▸ REQUIREMENTS
1. Reproduce the tax audit fee article word for word, everything from "Tax Audit Report Delay" down to "any grace period.".
2. In the listing, write out everything from the line containing "Detect all objects" down to the line containing "road: (507, 181)" again, swapping "center coordinates" for "pixel locations" and keeping all else the same. Return only those lines.

▸ PROVIDED TEXT
Tax Audit Report Delay to Cost Up to Rs 1.5 Lakh under Finance Bill 2026

The Finance Bill 2026, applicable from the financial year 2026-27, proposes a stricter and more structured fee framework for delays in tax audit and other income-tax compliances. The emphasis clearly shifts from discretionary penalties to fixed, predictable fees linked to the period of default, with the fee becoming payable automatically upon occurrence of the default.

Fee for Delay in Furnishing Tax Audit Report

Under the proposed amendment relating to section 63, failure to get accounts audited and furnish the tax audit report within the prescribed time will now attract a mandatory fee. The structure is time‑based and uniform, and applies from the first day of delay, without any grace period.

A delay of up to one month will attract a fee of Rs 75,000. If the default continues beyond one month, the fee escalates to Rs 1,50,000. The wording of the provision makes it clear that the higher amount applies once the delay crosses the one-month threshold, not on a per-month basis.

▸ EXTRACTED MATERIAL
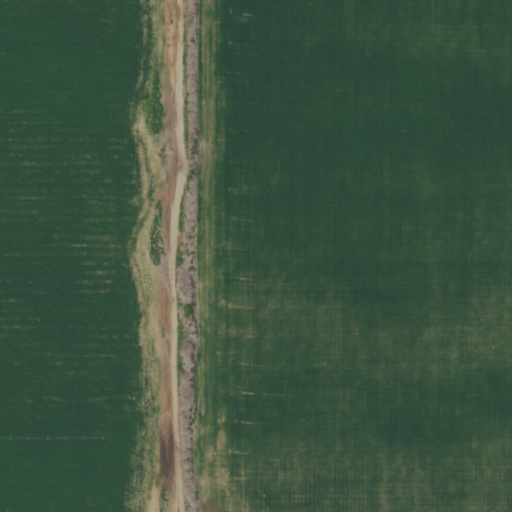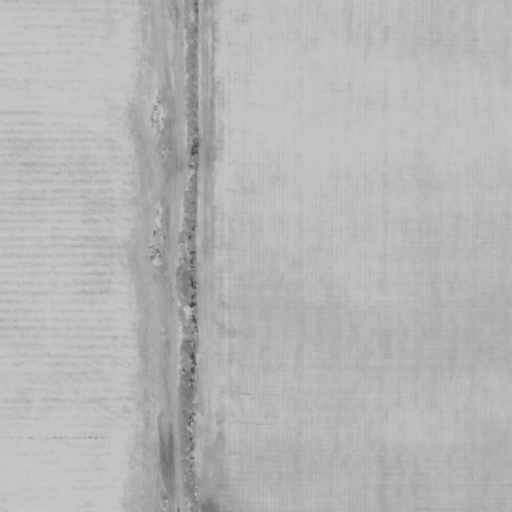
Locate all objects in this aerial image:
road: (171, 256)
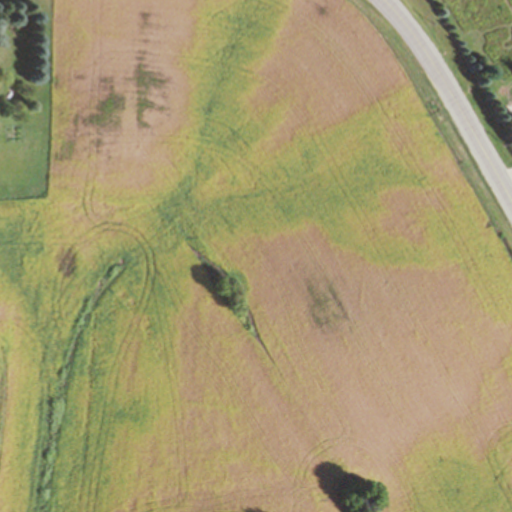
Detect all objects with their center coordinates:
road: (452, 98)
road: (507, 181)
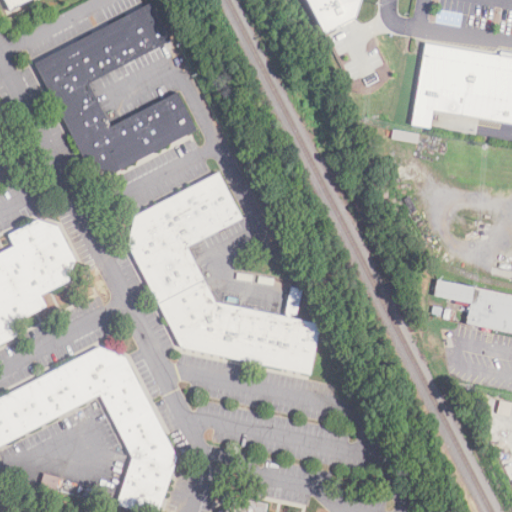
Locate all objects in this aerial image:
building: (13, 3)
building: (15, 3)
building: (336, 10)
building: (332, 12)
road: (465, 12)
road: (52, 26)
road: (440, 30)
building: (463, 84)
building: (462, 85)
building: (112, 93)
building: (111, 97)
building: (2, 133)
road: (22, 152)
road: (234, 179)
road: (150, 181)
road: (32, 194)
road: (83, 214)
railway: (357, 256)
building: (31, 272)
building: (31, 274)
building: (209, 284)
building: (209, 288)
building: (292, 299)
building: (293, 300)
building: (480, 304)
building: (478, 306)
road: (64, 333)
building: (99, 418)
building: (100, 419)
road: (284, 434)
road: (44, 458)
building: (50, 481)
road: (283, 481)
building: (240, 505)
building: (243, 506)
road: (401, 509)
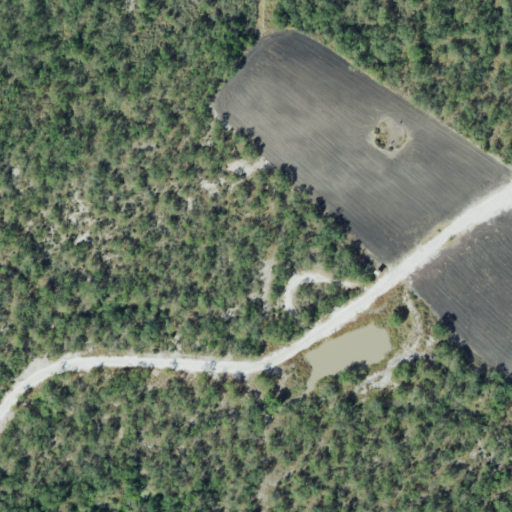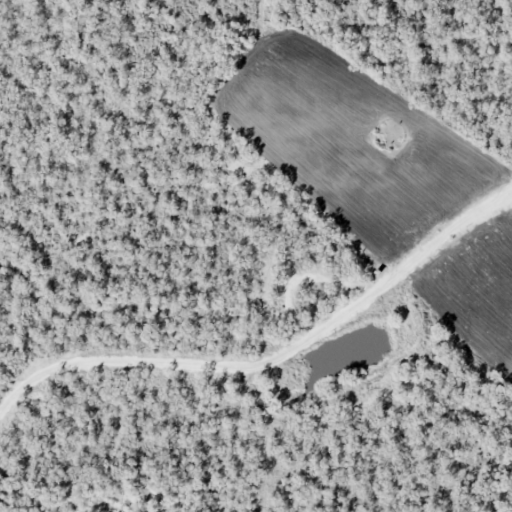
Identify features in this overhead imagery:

▸ REPLIES
1.
Tax Audit Report Delay to Cost Up to Rs 1.5 Lakh under Finance Bill 2026

The Finance Bill 2026, applicable from the financial year 2026-27, proposes a stricter and more structured fee framework for delays in tax audit and other income-tax compliances. The emphasis clearly shifts from discretionary penalties to fixed, predictable fees linked to the period of default, with the fee becoming payable automatically upon occurrence of the default.

Fee for Delay in Furnishing Tax Audit Report

Under the proposed amendment relating to section 63, failure to get accounts audited and furnish the tax audit report within the prescribed time will now attract a mandatory fee. The structure is time‑based and uniform, and applies from the first day of delay, without any grace period.

2.
Detect all objects with their pixel locations:
road: (452, 98)
road: (507, 181)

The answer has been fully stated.